Blastocystis was not detected in any of the rabbit and rodent samples in our study. As for rabbits, a few authors have observed a low percentage of animals infected with ST4 (1% and 3%), and a single case of ST14 infection [77,80,95]. In rodents, ten subtypes of Blastocystis (ST1-ST5, ST7, ST8, ST10, ST13, ST17) have been reported with a marked predominance of ST4, especially in rats, with infection rates varying from 0% to 100% [63,77,87,96,97,98,99,100,101]. There were only 11 rodents in our study, and it may be that Blastocystis was not detected in them due to the small number of animals tested. Since rodents are quite popular pet animals and, as shown in the literature, they appear to be the main animal reservoir of ST4 [87], a subtype that has been reported as a possible cause of bothersome diarrhea in humans [16,102], research on Blastocystis should be continued in these animals.

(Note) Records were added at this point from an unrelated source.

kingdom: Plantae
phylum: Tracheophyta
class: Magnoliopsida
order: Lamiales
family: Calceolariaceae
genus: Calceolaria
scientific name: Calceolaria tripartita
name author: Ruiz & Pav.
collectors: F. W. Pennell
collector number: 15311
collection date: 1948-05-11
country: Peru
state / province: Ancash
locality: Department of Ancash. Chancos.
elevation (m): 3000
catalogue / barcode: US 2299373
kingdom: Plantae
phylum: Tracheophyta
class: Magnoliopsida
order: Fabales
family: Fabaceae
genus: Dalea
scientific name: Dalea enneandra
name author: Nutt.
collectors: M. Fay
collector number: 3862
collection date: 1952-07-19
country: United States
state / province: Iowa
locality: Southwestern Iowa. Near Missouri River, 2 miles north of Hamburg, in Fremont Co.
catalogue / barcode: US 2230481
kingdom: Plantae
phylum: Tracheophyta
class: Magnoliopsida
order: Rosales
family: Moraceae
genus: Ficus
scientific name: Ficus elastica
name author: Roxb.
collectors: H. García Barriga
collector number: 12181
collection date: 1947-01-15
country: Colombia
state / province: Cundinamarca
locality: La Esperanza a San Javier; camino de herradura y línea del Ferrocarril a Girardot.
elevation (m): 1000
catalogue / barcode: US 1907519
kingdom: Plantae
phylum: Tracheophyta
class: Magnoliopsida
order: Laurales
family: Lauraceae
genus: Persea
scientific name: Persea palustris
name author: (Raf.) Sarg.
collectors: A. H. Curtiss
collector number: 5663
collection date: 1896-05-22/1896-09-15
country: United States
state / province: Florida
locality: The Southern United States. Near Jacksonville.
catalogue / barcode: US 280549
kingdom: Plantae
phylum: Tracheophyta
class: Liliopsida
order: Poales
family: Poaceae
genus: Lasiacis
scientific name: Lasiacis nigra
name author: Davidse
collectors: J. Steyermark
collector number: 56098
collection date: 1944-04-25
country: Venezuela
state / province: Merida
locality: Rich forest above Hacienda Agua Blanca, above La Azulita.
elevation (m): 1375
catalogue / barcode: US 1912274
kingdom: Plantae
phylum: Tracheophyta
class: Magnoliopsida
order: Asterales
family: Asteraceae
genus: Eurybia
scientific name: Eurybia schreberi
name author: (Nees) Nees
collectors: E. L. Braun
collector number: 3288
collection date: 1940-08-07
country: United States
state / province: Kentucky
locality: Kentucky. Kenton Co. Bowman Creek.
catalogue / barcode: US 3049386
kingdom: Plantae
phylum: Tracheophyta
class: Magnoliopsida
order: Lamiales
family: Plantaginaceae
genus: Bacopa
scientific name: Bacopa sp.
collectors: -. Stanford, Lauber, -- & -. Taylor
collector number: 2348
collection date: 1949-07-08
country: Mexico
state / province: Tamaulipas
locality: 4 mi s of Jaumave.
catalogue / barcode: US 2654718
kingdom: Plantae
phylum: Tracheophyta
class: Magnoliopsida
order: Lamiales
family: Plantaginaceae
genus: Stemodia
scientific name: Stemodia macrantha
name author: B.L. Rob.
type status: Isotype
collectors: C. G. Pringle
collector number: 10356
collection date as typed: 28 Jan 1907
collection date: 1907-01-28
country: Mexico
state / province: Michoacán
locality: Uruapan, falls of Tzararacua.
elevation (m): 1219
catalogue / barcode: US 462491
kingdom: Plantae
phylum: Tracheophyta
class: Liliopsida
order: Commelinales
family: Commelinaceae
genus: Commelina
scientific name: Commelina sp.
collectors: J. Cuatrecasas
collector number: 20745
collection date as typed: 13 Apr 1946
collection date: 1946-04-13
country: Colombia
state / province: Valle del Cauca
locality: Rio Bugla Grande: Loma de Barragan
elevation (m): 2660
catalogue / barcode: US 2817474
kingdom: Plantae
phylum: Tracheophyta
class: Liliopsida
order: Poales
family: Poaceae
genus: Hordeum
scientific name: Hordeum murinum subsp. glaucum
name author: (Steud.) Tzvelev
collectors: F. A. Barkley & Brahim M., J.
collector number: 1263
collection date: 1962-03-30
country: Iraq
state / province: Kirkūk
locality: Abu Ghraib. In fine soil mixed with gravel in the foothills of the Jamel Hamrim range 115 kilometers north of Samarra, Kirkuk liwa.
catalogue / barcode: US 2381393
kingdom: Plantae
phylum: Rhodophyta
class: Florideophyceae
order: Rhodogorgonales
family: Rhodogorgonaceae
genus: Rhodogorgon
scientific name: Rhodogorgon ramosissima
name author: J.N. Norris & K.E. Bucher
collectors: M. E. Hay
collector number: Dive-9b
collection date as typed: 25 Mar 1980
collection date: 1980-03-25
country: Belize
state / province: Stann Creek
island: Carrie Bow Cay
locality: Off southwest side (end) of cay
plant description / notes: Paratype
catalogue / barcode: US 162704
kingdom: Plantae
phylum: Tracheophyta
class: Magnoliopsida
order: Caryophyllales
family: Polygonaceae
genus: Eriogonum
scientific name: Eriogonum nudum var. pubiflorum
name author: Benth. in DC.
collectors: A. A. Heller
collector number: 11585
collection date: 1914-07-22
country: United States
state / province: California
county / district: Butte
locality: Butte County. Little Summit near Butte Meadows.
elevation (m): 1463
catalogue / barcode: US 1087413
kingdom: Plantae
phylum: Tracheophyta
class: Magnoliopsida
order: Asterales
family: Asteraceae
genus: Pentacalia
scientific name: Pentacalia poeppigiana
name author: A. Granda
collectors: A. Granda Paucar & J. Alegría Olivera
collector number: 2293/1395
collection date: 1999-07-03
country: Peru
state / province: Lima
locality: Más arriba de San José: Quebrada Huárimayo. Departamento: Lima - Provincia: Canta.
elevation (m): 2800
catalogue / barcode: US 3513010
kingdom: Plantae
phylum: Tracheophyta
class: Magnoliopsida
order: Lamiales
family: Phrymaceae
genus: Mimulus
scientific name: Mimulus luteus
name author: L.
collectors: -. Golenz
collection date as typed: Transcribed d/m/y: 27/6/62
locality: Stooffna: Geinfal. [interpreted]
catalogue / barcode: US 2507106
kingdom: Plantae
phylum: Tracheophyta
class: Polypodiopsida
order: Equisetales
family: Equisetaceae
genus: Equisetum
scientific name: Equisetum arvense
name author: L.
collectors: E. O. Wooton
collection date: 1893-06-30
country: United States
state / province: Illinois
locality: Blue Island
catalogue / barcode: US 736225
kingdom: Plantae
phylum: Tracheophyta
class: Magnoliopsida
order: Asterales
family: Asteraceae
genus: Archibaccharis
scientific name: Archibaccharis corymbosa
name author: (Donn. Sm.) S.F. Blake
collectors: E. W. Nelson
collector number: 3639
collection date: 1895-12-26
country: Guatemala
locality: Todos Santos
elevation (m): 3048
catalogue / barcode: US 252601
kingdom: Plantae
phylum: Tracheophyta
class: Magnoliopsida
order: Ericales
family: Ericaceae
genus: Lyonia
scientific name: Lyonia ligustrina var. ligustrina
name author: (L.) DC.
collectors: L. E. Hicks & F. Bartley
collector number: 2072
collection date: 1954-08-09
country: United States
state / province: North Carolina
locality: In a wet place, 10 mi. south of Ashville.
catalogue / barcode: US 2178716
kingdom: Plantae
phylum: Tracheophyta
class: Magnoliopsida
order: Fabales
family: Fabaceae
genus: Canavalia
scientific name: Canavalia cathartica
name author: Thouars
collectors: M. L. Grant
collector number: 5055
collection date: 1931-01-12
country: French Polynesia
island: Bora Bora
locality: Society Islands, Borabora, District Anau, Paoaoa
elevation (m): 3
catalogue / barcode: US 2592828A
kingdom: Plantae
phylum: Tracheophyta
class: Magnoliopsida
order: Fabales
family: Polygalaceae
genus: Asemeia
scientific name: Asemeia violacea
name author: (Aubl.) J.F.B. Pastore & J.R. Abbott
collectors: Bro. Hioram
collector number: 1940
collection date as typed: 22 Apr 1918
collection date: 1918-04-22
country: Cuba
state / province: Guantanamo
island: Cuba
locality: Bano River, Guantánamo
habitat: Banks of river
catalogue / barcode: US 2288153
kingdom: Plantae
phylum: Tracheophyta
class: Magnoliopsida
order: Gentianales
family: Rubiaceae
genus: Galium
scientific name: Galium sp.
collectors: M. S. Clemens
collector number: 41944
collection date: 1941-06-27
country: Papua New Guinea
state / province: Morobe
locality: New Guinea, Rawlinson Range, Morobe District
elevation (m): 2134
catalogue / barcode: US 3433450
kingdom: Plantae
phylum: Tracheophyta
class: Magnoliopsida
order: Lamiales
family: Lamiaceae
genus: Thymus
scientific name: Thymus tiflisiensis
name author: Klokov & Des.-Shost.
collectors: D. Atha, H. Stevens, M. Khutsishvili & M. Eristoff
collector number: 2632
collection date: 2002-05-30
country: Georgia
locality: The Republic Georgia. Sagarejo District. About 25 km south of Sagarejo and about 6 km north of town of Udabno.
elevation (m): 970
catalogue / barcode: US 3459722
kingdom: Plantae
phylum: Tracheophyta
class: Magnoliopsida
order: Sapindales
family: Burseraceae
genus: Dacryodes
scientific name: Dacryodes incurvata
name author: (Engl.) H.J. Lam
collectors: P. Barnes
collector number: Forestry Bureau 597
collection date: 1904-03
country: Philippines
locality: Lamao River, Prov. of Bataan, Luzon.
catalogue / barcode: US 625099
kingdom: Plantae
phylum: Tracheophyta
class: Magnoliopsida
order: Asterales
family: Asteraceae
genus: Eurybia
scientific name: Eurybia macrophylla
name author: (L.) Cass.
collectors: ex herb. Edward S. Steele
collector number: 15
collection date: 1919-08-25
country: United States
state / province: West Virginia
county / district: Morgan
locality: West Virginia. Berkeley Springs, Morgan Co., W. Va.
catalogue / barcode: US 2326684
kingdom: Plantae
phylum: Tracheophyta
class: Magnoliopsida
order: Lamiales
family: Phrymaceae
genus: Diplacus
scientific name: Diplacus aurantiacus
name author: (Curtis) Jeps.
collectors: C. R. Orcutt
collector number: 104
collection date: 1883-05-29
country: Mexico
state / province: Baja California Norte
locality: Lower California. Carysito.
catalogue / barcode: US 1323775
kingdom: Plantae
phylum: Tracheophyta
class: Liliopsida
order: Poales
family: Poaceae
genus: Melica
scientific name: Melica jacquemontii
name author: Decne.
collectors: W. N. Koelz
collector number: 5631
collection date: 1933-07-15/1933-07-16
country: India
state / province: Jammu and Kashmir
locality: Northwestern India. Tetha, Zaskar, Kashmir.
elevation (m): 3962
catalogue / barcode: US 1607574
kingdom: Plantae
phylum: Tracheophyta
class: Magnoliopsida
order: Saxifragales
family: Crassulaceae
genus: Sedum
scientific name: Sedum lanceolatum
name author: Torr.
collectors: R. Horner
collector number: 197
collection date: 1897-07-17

To sum up, our study is likely the first to detect Blastocystis in the bearded agama and leopard gecko. The genotypes of Blastocystis identified in these animals are significantly different from those found in humans; therefore, it seems that they are unlikely to infect humans. However, given that infected reptiles accounted for 30% of the small number of reptiles included in the study, and that these animals are increasingly being bred as pet animals, and because there is little knowledge of ‘reptilian’ subtypes, research on Blastocystis in this group of animals should be continued.

The reason that no Blastocystis was detected in any of the other animals may be that all samples were obtained from healthy and well-cared for animals. The failure to detect Blastocystis in any of the rabbits and rodents could have been due to the small number of animals sampled.

The results of our study indicate that further studies of Blastocystis isolated from animals and their caretakers are necessary to fully understand whether there is a transmission of these microorganisms between animals and humans, and how often.